FIG. 4 is a layout explanatory view showing a state after arrangement of basic cells and functional modules is completed by the method for designing a semiconductor integrated circuit according to the present invention.

FIG. 5 is a layout explanatory view showing a state after the basic cells are spread and before the functional module position is finely adjusted.

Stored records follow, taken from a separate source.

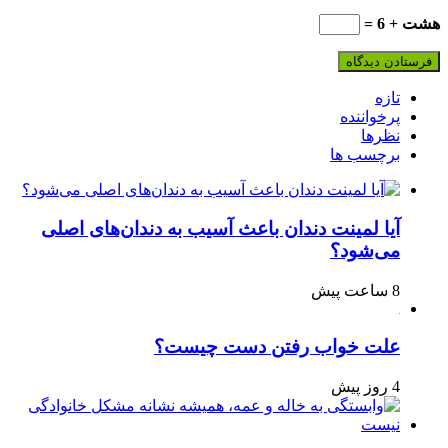
هشت + 6 =
تازه
پرخواننده
نظرها
برچسب ها
آیا لمینت دندان باعث آسیب به دندان‌های اصلی
می‌شود؟
8 ساعت پیش
علت خواب رفتن دست چیست؟
4 روز پیش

FIG. 6 is a layout explanatory view showing a state after fine adjustment of the functional module position.

[Explanation of symbols]

 1 Basic cell placement area M1, M2 Functional module B1, B2 Division area BC Basic cell BL1, BL2 Border line I / O Input / output buffer cell

 ─────────────────────────────────────────────────── ─── Continuation of the front page (72) Inventor Kazuo Kato 5-20-1 Kamimizuhonmachi, Kodaira-shi, Tokyo Incorporated company Hitachi Ltd. Semiconductor Division

Claims (6)

[Claims] 1. A size of a basic cell placement area in which a basic cell is placed is provisionally determined, and a functional module is placed at an arbitrary position in the basic cell placement area. A method of designing a semiconductor integrated circuit, characterized in that the basic cell arrangement region is divided by a straight line including any two opposite sides, and the basic cells are spread in each divided region. 2. After laying basic cells in the divided areas, it is determined whether or not each functional module overlaps with a basic cell arranged in the periphery thereof and violation of a proximity rule, and the basic cells are defined as basic cells on three or more sides of the functional module. When overlapping or violating the proximity rule, at least any two sides orthogonal to each other are finely adjusted in the arrangement position of the functional module so that the two sides coincide with the boundary line of the basic cell. The method for designing a semiconductor integrated circuit according to claim 1. 3. After the basic cells are spread over the divided areas, the sum of the basic cells spread over the divided areas is calculated, and it is determined whether or not the required number is satisfied. 3. The method for designing a semiconductor integrated circuit according to claim 1, wherein the basic cell arrangement area is expanded according to the amount, and the functional modules are arranged and the basic cells are spread according to the procedure again. 4. When the lengths of the basic cell in the vertical direction and the horizontal direction are different, the longitudinal direction of the basic cell and the dividing direction of the basic cell arrangement region are made to coincide with each other. Item 4. A method for designing a semiconductor integrated circuit according to item 1, 2 or 3. 5. A basic cell of a different type is spread over each of the divided areas.
2. A method for designing a semiconductor integrated circuit according to 2, 3 or 4. 6. A semiconductor integrated circuit in which a plurality of basic cells are laid out in a tile shape on a semiconductor chip, and a functional module is disposed in a part of the basic cells. A semiconductor integrated circuit characterized in that the extension lines of the two sides coincide with any of the boundary lines of the basic cell.